**EXERCISE OBJECTIVE:**
Each line of the data must be given back verbatim, with pictures removed.

Stored data
________
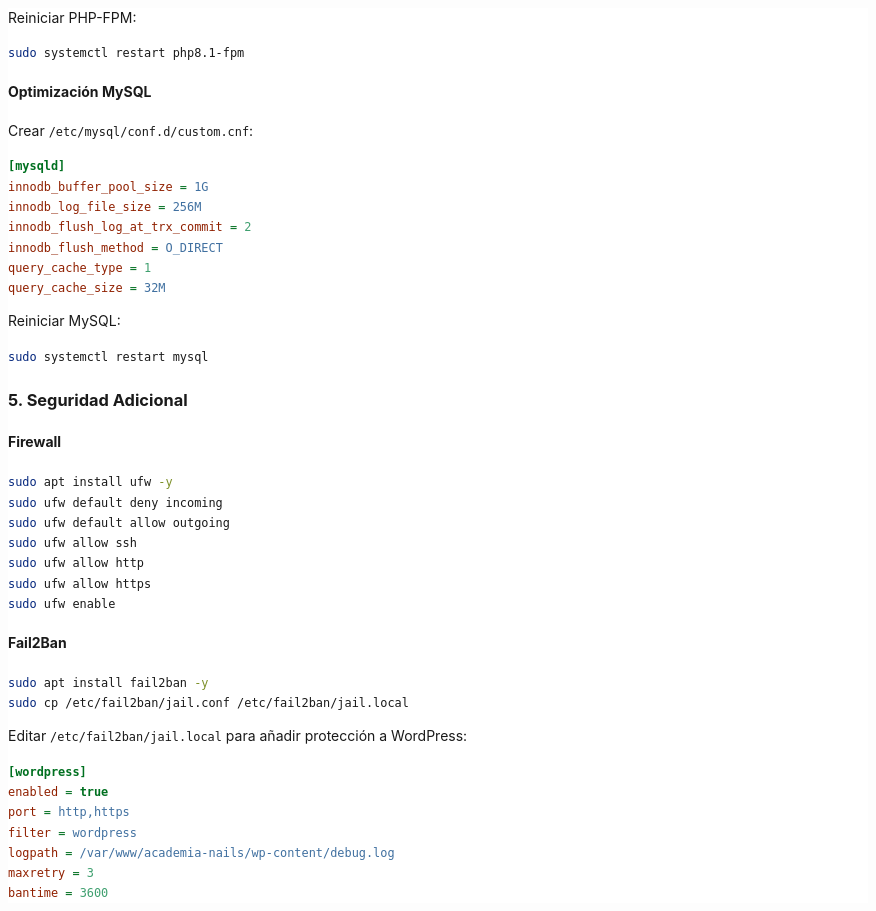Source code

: Reiniciar PHP-FPM:
```bash
sudo systemctl restart php8.1-fpm
```

#### Optimización MySQL

Crear `/etc/mysql/conf.d/custom.cnf`:

```ini
[mysqld]
innodb_buffer_pool_size = 1G
innodb_log_file_size = 256M
innodb_flush_log_at_trx_commit = 2
innodb_flush_method = O_DIRECT
query_cache_type = 1
query_cache_size = 32M
```

Reiniciar MySQL:
```bash
sudo systemctl restart mysql
```

### 5. Seguridad Adicional

#### Firewall

```bash
sudo apt install ufw -y
sudo ufw default deny incoming
sudo ufw default allow outgoing
sudo ufw allow ssh
sudo ufw allow http
sudo ufw allow https
sudo ufw enable
```

#### Fail2Ban

```bash
sudo apt install fail2ban -y
sudo cp /etc/fail2ban/jail.conf /etc/fail2ban/jail.local
```

Editar `/etc/fail2ban/jail.local` para añadir protección a WordPress:

```ini
[wordpress]
enabled = true
port = http,https
filter = wordpress
logpath = /var/www/academia-nails/wp-content/debug.log
maxretry = 3
bantime = 3600
```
________
**EXERCISE RESULT:**
Source code

: Reiniciar PHP-FPM:
```bash
sudo systemctl restart php8.1-fpm
```

#### Optimización MySQL

Crear `/etc/mysql/conf.d/custom.cnf`:

```ini
[mysqld]
innodb_buffer_pool_size = 1G
innodb_log_file_size = 256M
innodb_flush_log_at_trx_commit = 2
innodb_flush_method = O_DIRECT
query_cache_type = 1
query_cache_size = 32M
```

Reiniciar MySQL:
```bash
sudo systemctl restart mysql
```

### 5. Seguridad Adicional

#### Firewall

```bash
sudo apt install ufw -y
sudo ufw default deny incoming
sudo ufw default allow outgoing
sudo ufw allow ssh
sudo ufw allow http
sudo ufw allow https
sudo ufw enable
```

#### Fail2Ban

```bash
sudo apt install fail2ban -y
sudo cp /etc/fail2ban/jail.conf /etc/fail2ban/jail.local
```

Editar `/etc/fail2ban/jail.local` para añadir protección a WordPress:

```ini
[wordpress]
enabled = true
port = http,https
filter = wordpress
logpath = /var/www/academia-nails/wp-content/debug.log
maxretry = 3
bantime = 3600
```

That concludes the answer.